Detecting Data Anomalies

Our most recent job of detecting anomalies is a very opinion-based task, so in more operational terms: a data anomaly is when there is a sudden spike or steep drop in the given statistics. For example, if Iowa has suddenly jumped from 70 reported COVID-19 cases per day to 200 cases. Our job was to report these abnormalities, specifically for COVID-19 cases and deaths. The process of communicating our observation was: 

  1. Go to the COVIDcast website and look at the wanted indicator (cases or deaths) for the United States and observe the states in their line-graph format. 
  2. If there is any suspicious activity in the data shown, click into that state’s statistics and see if there has already been a report that explains its behavior.
  3. If there is not a given report, go to the CMU-Delphi team’s sheet and file a report detailing the behavior of the anomaly, where it occurred, and over what period of time.
  4. Check the COVID-related news of that state to check if something occurred recently that can explain sudden spikes or drops. If so, add the linked news article and explanation, for example if there was paperwork that was not previously reported correctly (this helps the CMU-Delphi team announce what happened on the COVIDcast website). 

Our Impact & Skills We’ve Obtained

With our partnership with CMU, we have made a substantial impact on the community, reaching thousands of people that go onto the website every day. Our main goal is still to have an outside perspective that allows us to find suggestions and changes that can help the general public better understand statistics about the pandemic. This includes the many reiterations of the survey, which we have helped with edits. These suggestions and changes have impacted the survey and gone out to millions of people through Facebook. Additionally, our new work with data anomalies helps people understand odd occurrences in that data. 

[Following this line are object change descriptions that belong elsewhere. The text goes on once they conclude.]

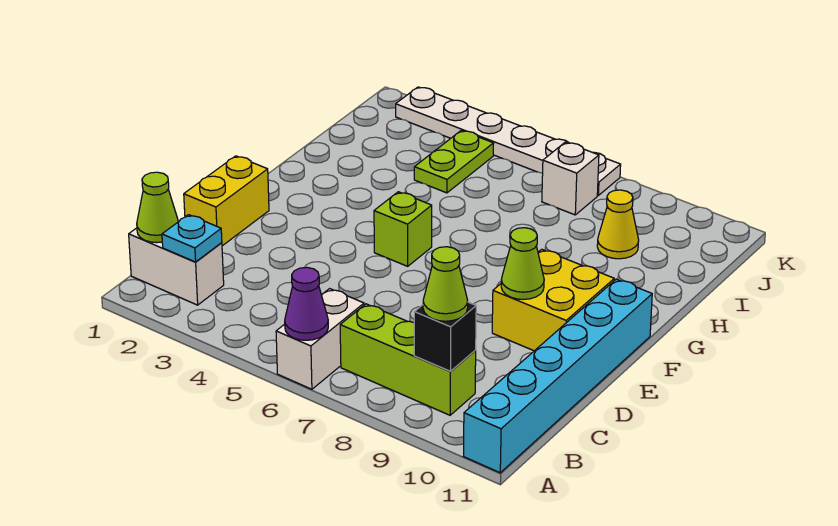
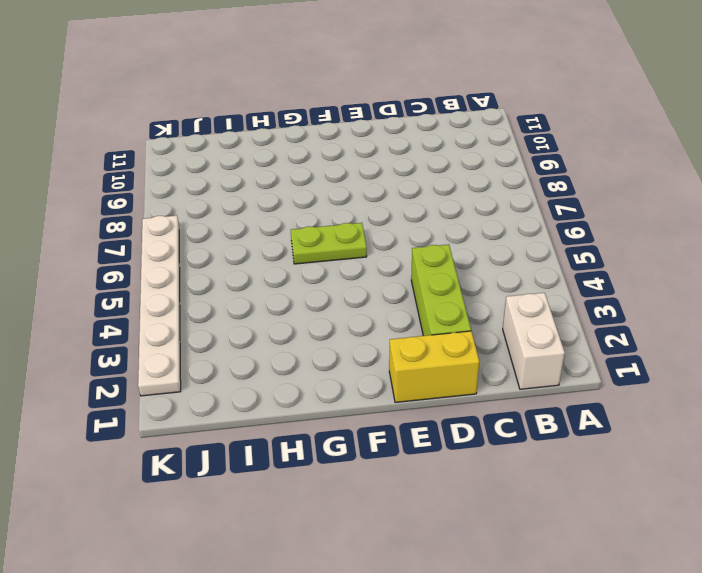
lime 1x3 brick [411,244,471,336] -> lime 1x3 brick moved to [340,304,476,415]
lime 1x2 plate [291,223,367,264] -> lime 1x2 plate moved to [414,130,494,193]
none -> white 1x2 brick [276,289,364,389]
none -> cyan 1x6 brick [464,279,652,473]
none -> yellow 2x2 brick [492,249,614,351]

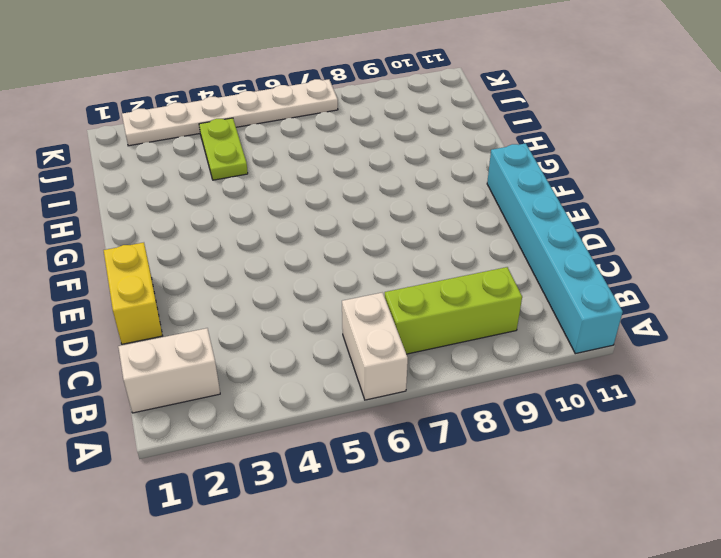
none -> yellow 2x2 brick [492,249,614,351]
none -> lime 1x1 brick [374,192,432,266]
none -> yellow 1x1 cone [597,190,639,259]

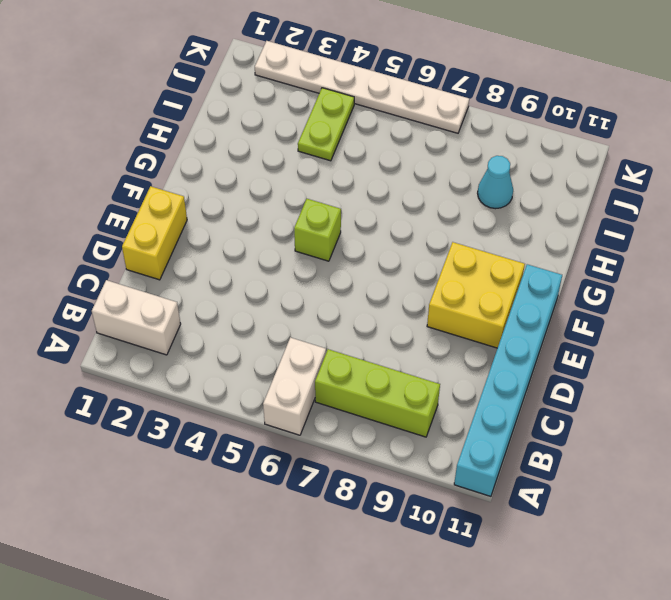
cyan 1x1 cone [478,156,513,209] -> yellow 1x1 cone [597,190,639,259]
none -> white 1x1 brick [542,142,599,215]
none -> purple 1x1 cone [285,267,328,340]
none -> lime 1x1 cone [137,172,178,243]

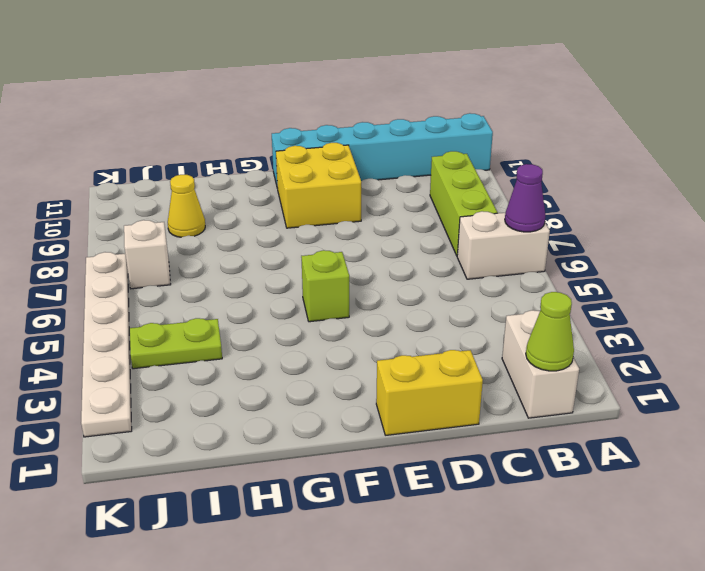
none -> cyan 1x1 plate [162,215,222,262]
none -> black 1x1 brick [414,302,476,371]
none -> lime 1x1 cone [501,228,544,300]

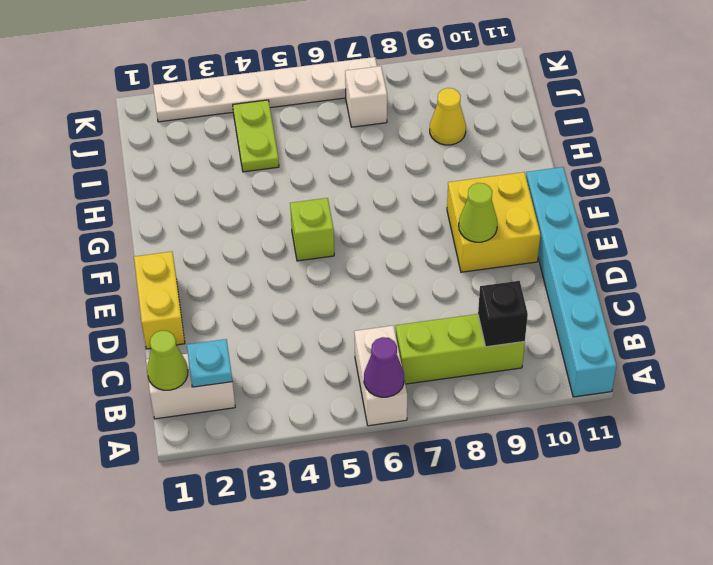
none -> lime 1x1 cone [423,247,468,321]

Being a part of COVIDcast has given us new skills to continue working with. We’ve learned about how the virus is being tracked and the factors that go into the data about this pandemic that is affecting all of our lives. We’ve gained an understanding of what needs to be considered when managing such an important website with data coming in from many different sources, which we track.

What’s next?

Delphi is working on transitioning to a 15 month plan for tracking the COVID pandemic. They plan on collecting data on a daily basis so the data shown on COVIDcast will stay up to date and be more reliable. Another goal is to gain more detail about the specifics of the data the team is receiving (what was the date of the given test, when was it reported, etc).  Of course they also want to maintain relations with users and continue asking for their feedback on the website so they can always improve it and make it more convenient for anyone who uses COVIDcast. The Delphi team also plans to track seasonal epidemics for other diseases, such as influenza. This was the original goal for the Delphi team, and now that they have gained tools and resources in tracking COVID, they can use those same tools and resources to help track influenza. The team plans for bumps in the road as smaller epidemics are not nationally reported like COVID, and data sources may become less reliable and more delayed. In addition, the Delphi team also has a 3-5 year plan in which DELPHI will work with the national COVID system to maintain tracking of the pandemic, and share resources that will help track epidemics as well. The team also plans on making a computing system to analyze data to do the jobs that us at Girls of Steel are helping out with for the long run. Girls of Steel will continue analyzing statistics until the system has developed as well as anything else the DELPHI would like assistance completing.